■ **Aim**
Copy the listing below line for line, without changing anything, and leave out the pictures.

■ **Input for this task**
□ □ □
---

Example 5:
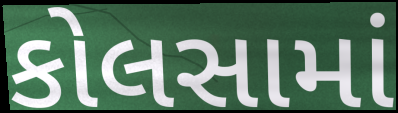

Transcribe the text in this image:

કોલસામાં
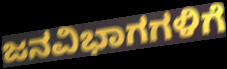
ಜನವಿಭಾಗಗಳಿಗೆ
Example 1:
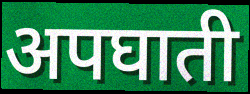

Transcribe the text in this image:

अपघाती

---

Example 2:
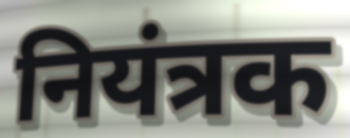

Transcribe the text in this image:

नियंत्रक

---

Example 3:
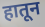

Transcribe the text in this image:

हातून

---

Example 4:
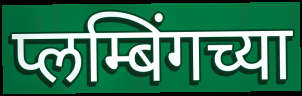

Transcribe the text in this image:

प्लम्बिंगच्या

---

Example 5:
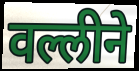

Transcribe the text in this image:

वल्लीने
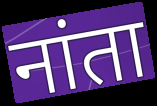
नांता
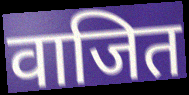
वाजित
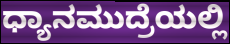
ಧ್ಯಾನಮುದ್ರೆಯಲ್ಲಿ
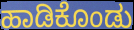
ಹಾಡಿಕೊಂಡು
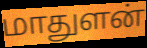
மாதுளன்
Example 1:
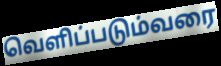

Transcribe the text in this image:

வெளிப்படும்வரை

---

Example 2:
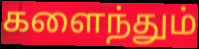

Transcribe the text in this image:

களைந்தும்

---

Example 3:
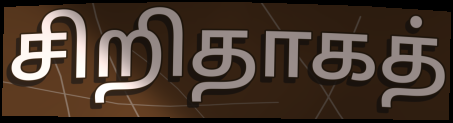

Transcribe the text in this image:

சிறிதாகத்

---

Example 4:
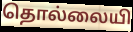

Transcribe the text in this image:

தொல்லையி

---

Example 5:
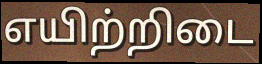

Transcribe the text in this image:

எயிற்றிடை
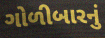
ગોળીબારનું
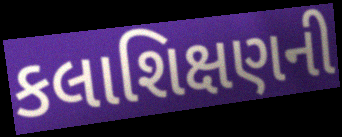
કલાશિક્ષણની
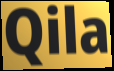
Qila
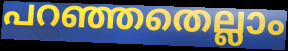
□ □ □
■ **Worked answer**
---

Example 5:

Transcribe the text in this image:

કોલસામાં
ಜನವಿಭಾಗಗಳಿಗೆ
Example 1:

Transcribe the text in this image:

अपघाती

---

Example 2:

Transcribe the text in this image:

नियंत्रक

---

Example 3:

Transcribe the text in this image:

हातून

---

Example 4:

Transcribe the text in this image:

प्लम्बिंगच्या

---

Example 5:

Transcribe the text in this image:

वल्लीने
नांता
वाजित
ಧ್ಯಾನಮುದ್ರೆಯಲ್ಲಿ
ಹಾಡಿಕೊಂಡು
மாதுளன்
Example 1:

Transcribe the text in this image:

வெளிப்படும்வரை

---

Example 2:

Transcribe the text in this image:

களைந்தும்

---

Example 3:

Transcribe the text in this image:

சிறிதாகத்

---

Example 4:

Transcribe the text in this image:

தொல்லையி

---

Example 5:

Transcribe the text in this image:

எயிற்றிடை
ગોળીબારનું
કલાશિક્ષણની
Qila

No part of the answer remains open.